What is Ambivigilante?
Concerning blogtitle: “Ambivigilante”: an Explanation
“Ambivigilante” is a combination of the words “ambivilance” and “vigilante” to signify a particular “standpoint” (see scholars Nancy Hartstock, Patricia Hill Collins, etc. “standpoint theory”) from which I intend to write.
Ambivilance: a state of having simultaneous, conflicting feelings toward a person or thing. The word “ambivalent” derives from the Latin prefix ambi, meaning “both”, and “valence” which is derived from the Latin valentia, meaning “strength”. Ambivalence is experienced as psychologically unpleasant when the positive and negative aspects of a subject are both present in a person’s mind at the same time. This state can lead to avoidance or procrastination, or to deliberate attempts to resolve the ambivalence. (via Wikipedia)
Vigilante: a member of a volunteer committee organized to suppress and punish crime summarily (as when the processes of law are viewed as inadequate); broadly : a self-appointed doer of justice (via Webster’s Dictionary)

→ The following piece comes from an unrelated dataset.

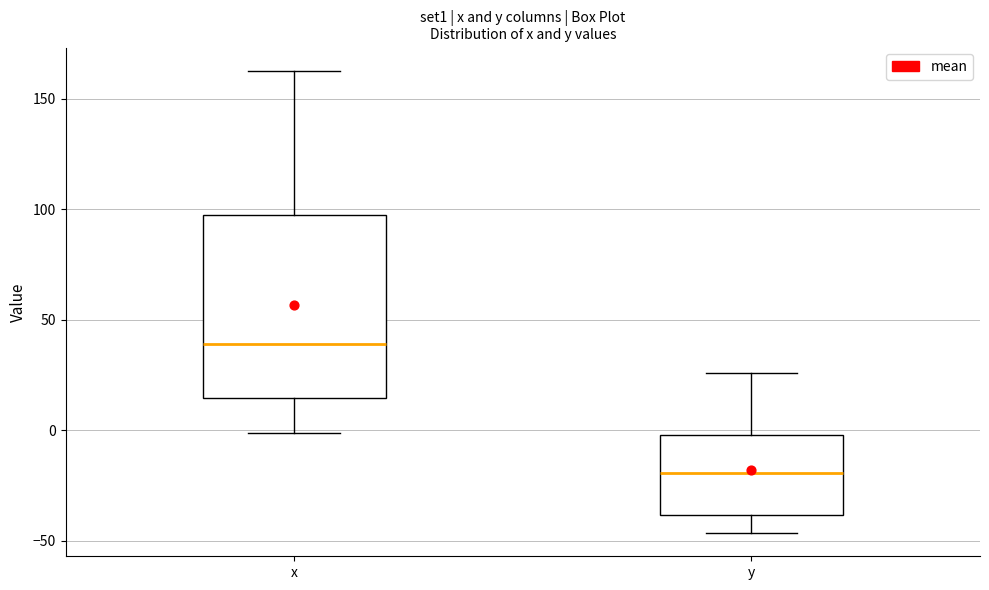

Reading left to right, read every box against the y-axis: the position of its median line, the range the box covers, and the ends of its whiskers. The values are not printed on the chart, so give them approximately, as read against the axis.

x: median 40, box 15 to 95, whiskers 0 to 165
y: median -20, box -40 to 0, whiskers -45 to 25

While both of these definitions are used more commonly, I am using these words a little differently–both on their own and when combined. I use “ambivalence” to signify the tendency to look for complexities and beyond binaries–for the binary-minded, this often translates to the so-called “positive and negative aspects,” but for me “ambivalence” means more than simply “looking at both sides”—it means obscuring the notion that the sides exist clearly or solely at all. Thus, I aim to point to that (often paralyzing) space of complexity and ambivilence to urge and push myself (and readers) to examine the gaps, the silences, and the problems in/with the narratives that we are presented with more commonly.
…but overcoming the (often inevitable) paralyzing effect critical examination has on the body is something I’m simultaneously consumed by–and that is were the “vigilante” part comes in. I am not making a case for taking “justice” (however that is being defined) “into our own hands” (vaguely arguing for creating my own police force or advocating for some vague violence against whoever is the current culprit), no. Instead, I use “vigilante” to mean someone who must act outside of the confines of “legitimate” ways of thinking/acting about/on “justice,” “peace,” or “reform” due to having positioned themselves (via standpoint) outside of or as an alternative to thinking that is at once structuralist, dichotomous, or otherwise limiting. This blog is a poststructural project.